As usual the description includes a lot of stuff that is already known or otherwise obvious, for example about a page is used to describe the computer system that might be running the logic needed to use the indicators. I’m not very skilled in the art of autonomous vehicles but my feeling is that the description didn’t really include anything that the public would benefit from. This is mainly because reading a QR code or other indicator is exactly analogous to what one does when reading a sign with location information. Adding the use of an url to retrieve instructions doesn’t really make a difference in the inventiveness department. I’m left wondering what was the original idea that they invented and at what point was it removed from the patent? Also, the title and the description don’t really match. While this is nine kinds of bad when writing a school assignment it might be good for a patent (if you are the inventor) as it is more difficult for the competitors to find the information.

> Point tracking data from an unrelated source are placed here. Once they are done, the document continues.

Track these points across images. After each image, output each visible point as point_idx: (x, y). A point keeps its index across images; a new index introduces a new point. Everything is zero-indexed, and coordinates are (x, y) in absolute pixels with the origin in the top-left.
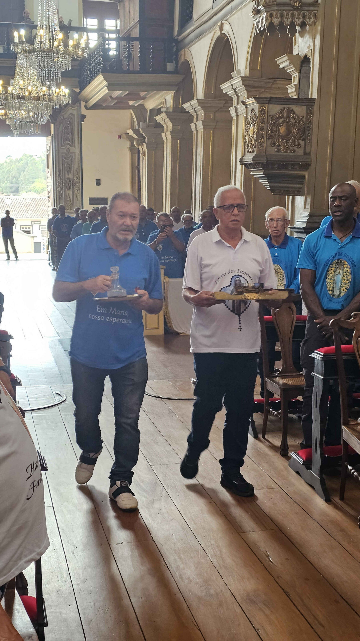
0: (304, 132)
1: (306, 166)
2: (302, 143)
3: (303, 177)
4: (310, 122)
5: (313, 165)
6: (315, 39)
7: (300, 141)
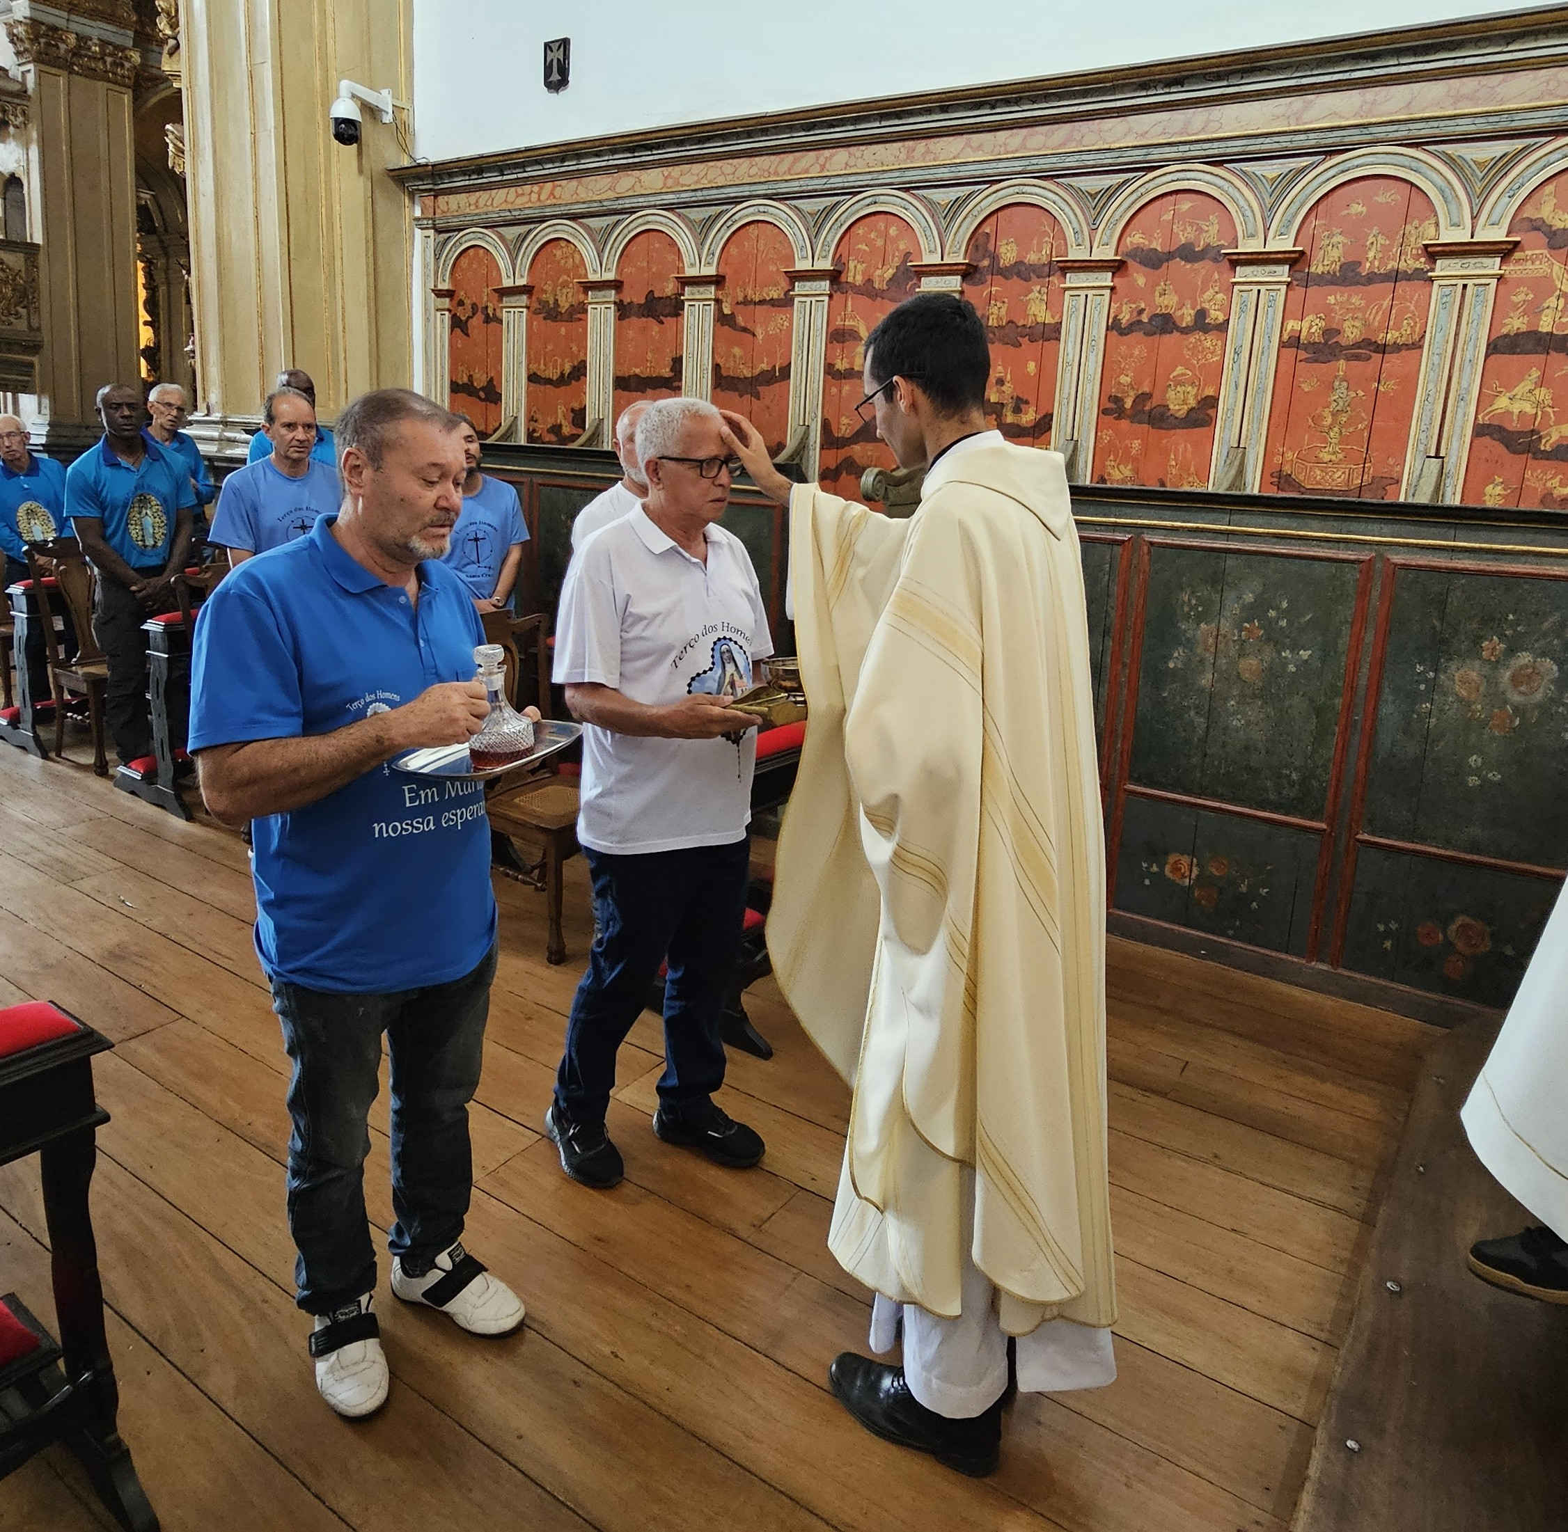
0: (25, 295)
1: (35, 348)
2: (23, 311)
3: (31, 365)
4: (33, 280)
5: (46, 345)
6: (27, 149)
7: (19, 309)
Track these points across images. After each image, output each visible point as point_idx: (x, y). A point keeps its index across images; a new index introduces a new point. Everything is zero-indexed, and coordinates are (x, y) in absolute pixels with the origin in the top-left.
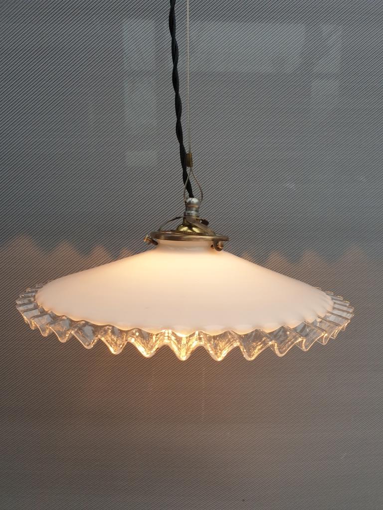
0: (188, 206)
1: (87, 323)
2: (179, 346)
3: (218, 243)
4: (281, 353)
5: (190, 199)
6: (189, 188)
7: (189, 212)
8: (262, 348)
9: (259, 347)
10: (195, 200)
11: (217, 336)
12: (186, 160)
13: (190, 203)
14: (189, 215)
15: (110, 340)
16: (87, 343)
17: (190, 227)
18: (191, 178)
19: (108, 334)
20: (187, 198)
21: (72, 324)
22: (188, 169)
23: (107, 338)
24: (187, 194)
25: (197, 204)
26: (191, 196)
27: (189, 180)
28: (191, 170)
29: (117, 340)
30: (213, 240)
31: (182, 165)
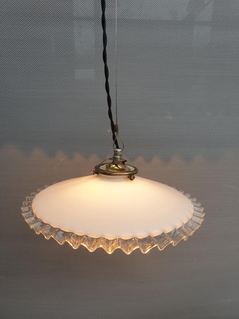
0: (116, 153)
1: (59, 230)
2: (108, 246)
3: (131, 176)
4: (161, 248)
5: (117, 149)
6: (116, 143)
7: (116, 157)
8: (151, 247)
9: (150, 247)
10: (119, 150)
11: (128, 240)
12: (114, 128)
13: (116, 151)
14: (116, 158)
15: (72, 242)
16: (60, 242)
17: (117, 166)
18: (117, 138)
19: (71, 239)
20: (115, 149)
21: (52, 229)
22: (116, 133)
23: (71, 241)
24: (115, 146)
25: (121, 152)
26: (118, 148)
27: (116, 139)
28: (117, 133)
29: (76, 241)
30: (129, 174)
31: (112, 131)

This patent might not be that difficult to bypass. In the short term just record the orientation and location of many road signs and use the vehicle’s approximate location from GPS or sensors to check which sign it is and then retrieve this info from a database.

 

TIER 3: TECHNICAL ANALYSIS

If the QR code (indicator) includes position and orientation (of the indicator) a camera can be used to get a very accurate position, “easily” with in millimeters related to the indicator. This could be useful in a few situations:

  • There is no GPS coverage
  • The GPS location accuracy is not enough to resolve the location ambiguity due to say roads being on top of each other. This can usually be deduced from the path history, but it is good to have some redundancy, if there is reboot or something.
  • On a bridge, tunnel or similar location a Lidar or radar may not have enough information as the environment is completely built or “empty”
  • The environment has been changed beyond recognition due to construction etc. I have understood that the google approach uses prior knowledge of the environment to determine the location by comparing sensor info to database. It might be that if the road has been closed for changes that the environment, not to mention road location has changed drastically. In such a case the QR code could have info on how to cross the changed part of the road until the database has been updated by the passing vehicles.

It looks like these ideas predate the lidar approach but this has been filed on May, 2011 (now is 27 July, 2012) and as long as I know google’s lidar tech using Prius is older than that. So they may have been thinking about one of the bullets above where it would be quite handy say if there is a construction in a tunnel and vehicles need to be told what to do. It is worth noting that inertial sensors can be used for fairly accurate guidance for a short while and even dead reckoning is likely good enough to avoid a couple of cones and a steamroller if it is in a designated area. Doesn’t have much to do with transitioning to autonomous mode though.

After reading the claims I have two things in my mind:

  1. I can recognize the description from the claims, which is nice and not always the case
  2. If they manage to get another patent where they define wetware to be a computer I will need to start paying licensing fees every time I drive a car.